Like her husband’s work on the Poor People’s Campaign, King saw tackling issues of poverty and unemployment as the key to composing political alliances across divisions. “We are concerned about not only the Negro poor, but the poor all over America and all over the world.” That day, and in the years that followed, she continued these efforts.

But King was not only concerned with moral values — she also wanted policy change. In 1974, she co-founded and led the Full Employment Action Council and the National Committee for Full Employment. Amid the economic turmoil of the period, these organizations argued that the federal government needed to step in and provide jobs for all unemployed people.

At the time, many policymakers estimated that it was impossible to get unemployment below 5 percent — an argument still made today. For black workers, whose unemployment rates are typically double that of white workers, that meant accepting an unemployment rate of at least 10 percent.

But civil rights activists had, for decades, experienced experts and elites telling them that their demands for dignity and justice were unattainable. So King and her colleagues cast aside these nostrums.

As she told members of the House of Representatives in 1975, on the seventh anniversary of her husband’s assassination: “While I am no economist, I have no hesitation about asserting that this profoundly pessimistic notion — that full employment is impossible — need not, and in fact, must not, be accepted. For if, as the saying goes, war is too important to leave to the generals, then it is equally true that social and economic justice in America is far too important to be left to the economists.” Her organizations became the grass-roots force behind the campaign for legislation to ensure jobs for everyone who needed one — at good wages and where people were located.

The coalition organized countless protests over the following years in support of what would become the Humphrey-Hawkins Full Employment Act of 1978. To celebrate what would have been her husband’s 47th birthday in 1976, King led 10,000 protesters to the Atlanta Federal Reserve building where she announced, “We have a right to a job.”

The Humphrey-Hawkins Act had its most far-reaching promise sapped on the road from bill to law. Yet it has still become most well known for affirming and institutionalizing the Fed’s employment mandate by requiring biannual testimony before Congress.

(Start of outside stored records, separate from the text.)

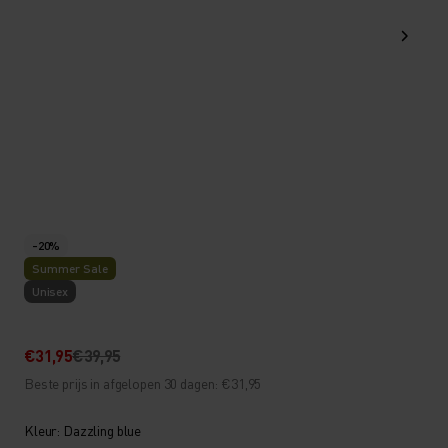
-20%
Summer Sale
Unisex
€31,95
€39,95
Beste prijs in afgelopen 30 dagen: €31,95
Kleur: Dazzling blue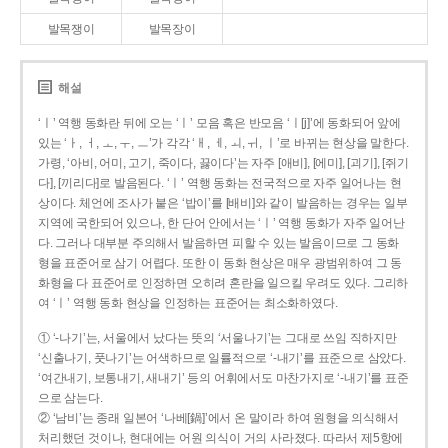
발목쟁이
발목장이
해설
‘ㅣ’ 역행 동화란 뒤에 오는 ‘ㅣ’ 모음 혹은 반모음 ‘ㅣ[j]’에 동화되어 앞에
있는 ‘ㅏ, ㅓ, ㅗ, ㅜ, ㅡ’가 각각 ‘ㅐ, ㅔ, ㅚ, ㅟ, ㅣ’로 바뀌는 현상을 말한다.
가령, ‘아비, 어미, 고기, 죽이다, 끓이다’는 자주 [애비], [에미], [괴기], [쥐기
다], [끼리다]로 발음된다. ‘ㅣ’ 역행 동화는 전국적으로 자주 일어나는 현
상이다. 체언에 조사가 붙은 ‘밥이’를 [배비]와 같이 발음하는 경우는 일부
지역에 국한되어 있으나, 한 단어 안에서는 ‘ㅣ’ 역행 동화가 자주 일어난
다. 그러나 대부분 주의해서 발음하면 피할 수 있는 발음이므로 그 동화
형을 표준어로 삼기 어렵다. 또한 이 동화 현상은 매우 광범위하여 그 동
화형을 다 표준어로 인정하면 오히려 혼란을 일으킬 우려도 있다. 그리하
여 ‘ㅣ’ 역행 동화 현상을 인정하는 표준어는 최소화하였다.
① ‘-나기’는, 서울에서 났다는 뜻의 ‘서울나기’는 그대로 쓰임 직하지만
‘신출나기, 풋나기’는 어색하므로 일률적으로 ‘-내기’를 표준으로 삼았다.
‘여간내기, 보통내기, 새내기’ 등의 어휘에서도 마찬가지로 ‘-내기’를 표준
으로 삼는다.
② ‘남비’는 종래 일본어 ‘나베[鍋]’에서 온 말이라 하여 원형을 의식해서
처리했던 것이나, 현대에는 어원 의식이 거의 사라졌다. 따라서 제5항에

But other provisions of the law remain unfulfilled, like one that called for reductions in the disparities between unemployment rates for people of color — those most discriminated against in the labor market — and white Americans. For King, the achievement of the law was not an endpoint but a necessary step on a journey that continues today.

King’s vision for what type of work people could do is prescient in our current moment, as well. She did not envision these jobs as simply make-work programs but, rather, those that would fulfill social needs. “The jobless men in our cities are idle resources which could easily be put to work on needed, valuable projects, enhancing the quality of all our lives through jobs providing better health care, environmental improvement and the development of new and better systems of transit and housing for urban America.”

After falling out of favor in the 1980s, activists and politicians such as Sen. Kirsten Gillibrand, have now returned to the concept of guaranteed jobs, embracing full-employment proposals that groups like the Coalition of Black Trade Unionists and economists such as Darrick Hamilton, William Darity Jr. and Stephanie Kelton have promoted for years.

As King believed, few things could do more to honor her late husband than fulfilling his life’s mission to abolish want and suffering. Fifty years after his death, it is past time to ensure that the economic violence of unemployment and wagelessness is eradicated. As she said in her speech at Memphis City Hall: “Our great nation, as he often said, has the resources, but his question was: Do we have the will?”